Written problem ▸ Rewrite the material below with "time range" swapped for "start and end times" everywhere it occurs, leaving every other part as it is.

** begin Task data **

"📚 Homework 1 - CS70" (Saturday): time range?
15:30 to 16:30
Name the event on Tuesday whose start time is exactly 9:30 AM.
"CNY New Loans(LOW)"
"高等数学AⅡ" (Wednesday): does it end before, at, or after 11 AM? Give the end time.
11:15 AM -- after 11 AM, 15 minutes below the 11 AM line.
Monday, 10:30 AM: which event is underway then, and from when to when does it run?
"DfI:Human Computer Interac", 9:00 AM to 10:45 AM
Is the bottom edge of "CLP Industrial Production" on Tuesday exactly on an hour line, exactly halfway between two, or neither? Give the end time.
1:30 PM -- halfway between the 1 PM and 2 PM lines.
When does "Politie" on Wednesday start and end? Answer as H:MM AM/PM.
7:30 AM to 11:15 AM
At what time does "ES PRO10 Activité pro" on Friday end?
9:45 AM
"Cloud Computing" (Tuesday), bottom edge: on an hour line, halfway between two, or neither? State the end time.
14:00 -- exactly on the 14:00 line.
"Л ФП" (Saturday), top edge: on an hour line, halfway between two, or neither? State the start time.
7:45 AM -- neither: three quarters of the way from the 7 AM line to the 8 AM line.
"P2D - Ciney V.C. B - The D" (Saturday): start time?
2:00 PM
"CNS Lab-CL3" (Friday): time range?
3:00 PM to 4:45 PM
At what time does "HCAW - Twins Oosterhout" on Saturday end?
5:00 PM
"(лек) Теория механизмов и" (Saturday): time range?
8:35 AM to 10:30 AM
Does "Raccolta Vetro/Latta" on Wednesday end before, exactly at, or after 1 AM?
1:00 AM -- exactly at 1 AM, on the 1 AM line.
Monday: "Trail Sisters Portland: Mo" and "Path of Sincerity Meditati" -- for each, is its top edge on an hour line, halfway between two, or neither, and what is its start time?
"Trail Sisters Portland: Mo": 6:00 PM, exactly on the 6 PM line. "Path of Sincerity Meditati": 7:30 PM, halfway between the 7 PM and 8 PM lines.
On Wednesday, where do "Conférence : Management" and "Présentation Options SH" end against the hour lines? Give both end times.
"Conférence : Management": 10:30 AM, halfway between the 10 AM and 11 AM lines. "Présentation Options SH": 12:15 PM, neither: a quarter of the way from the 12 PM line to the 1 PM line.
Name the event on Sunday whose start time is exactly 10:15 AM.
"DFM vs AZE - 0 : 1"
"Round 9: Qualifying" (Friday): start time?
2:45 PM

** end Task data **

The completed task ▸
"📚 Homework 1 - CS70" (Saturday): start and end times?
15:30 to 16:30
Name the event on Tuesday whose start time is exactly 9:30 AM.
"CNY New Loans(LOW)"
"高等数学AⅡ" (Wednesday): does it end before, at, or after 11 AM? Give the end time.
11:15 AM -- after 11 AM, 15 minutes below the 11 AM line.
Monday, 10:30 AM: which event is underway then, and from when to when does it run?
"DfI:Human Computer Interac", 9:00 AM to 10:45 AM
Is the bottom edge of "CLP Industrial Production" on Tuesday exactly on an hour line, exactly halfway between two, or neither? Give the end time.
1:30 PM -- halfway between the 1 PM and 2 PM lines.
When does "Politie" on Wednesday start and end? Answer as H:MM AM/PM.
7:30 AM to 11:15 AM
At what time does "ES PRO10 Activité pro" on Friday end?
9:45 AM
"Cloud Computing" (Tuesday), bottom edge: on an hour line, halfway between two, or neither? State the end time.
14:00 -- exactly on the 14:00 line.
"Л ФП" (Saturday), top edge: on an hour line, halfway between two, or neither? State the start time.
7:45 AM -- neither: three quarters of the way from the 7 AM line to the 8 AM line.
"P2D - Ciney V.C. B - The D" (Saturday): start time?
2:00 PM
"CNS Lab-CL3" (Friday): start and end times?
3:00 PM to 4:45 PM
At what time does "HCAW - Twins Oosterhout" on Saturday end?
5:00 PM
"(лек) Теория механизмов и" (Saturday): start and end times?
8:35 AM to 10:30 AM
Does "Raccolta Vetro/Latta" on Wednesday end before, exactly at, or after 1 AM?
1:00 AM -- exactly at 1 AM, on the 1 AM line.
Monday: "Trail Sisters Portland: Mo" and "Path of Sincerity Meditati" -- for each, is its top edge on an hour line, halfway between two, or neither, and what is its start time?
"Trail Sisters Portland: Mo": 6:00 PM, exactly on the 6 PM line. "Path of Sincerity Meditati": 7:30 PM, halfway between the 7 PM and 8 PM lines.
On Wednesday, where do "Conférence : Management" and "Présentation Options SH" end against the hour lines? Give both end times.
"Conférence : Management": 10:30 AM, halfway between the 10 AM and 11 AM lines. "Présentation Options SH": 12:15 PM, neither: a quarter of the way from the 12 PM line to the 1 PM line.
Name the event on Sunday whose start time is exactly 10:15 AM.
"DFM vs AZE - 0 : 1"
"Round 9: Qualifying" (Friday): start time?
2:45 PM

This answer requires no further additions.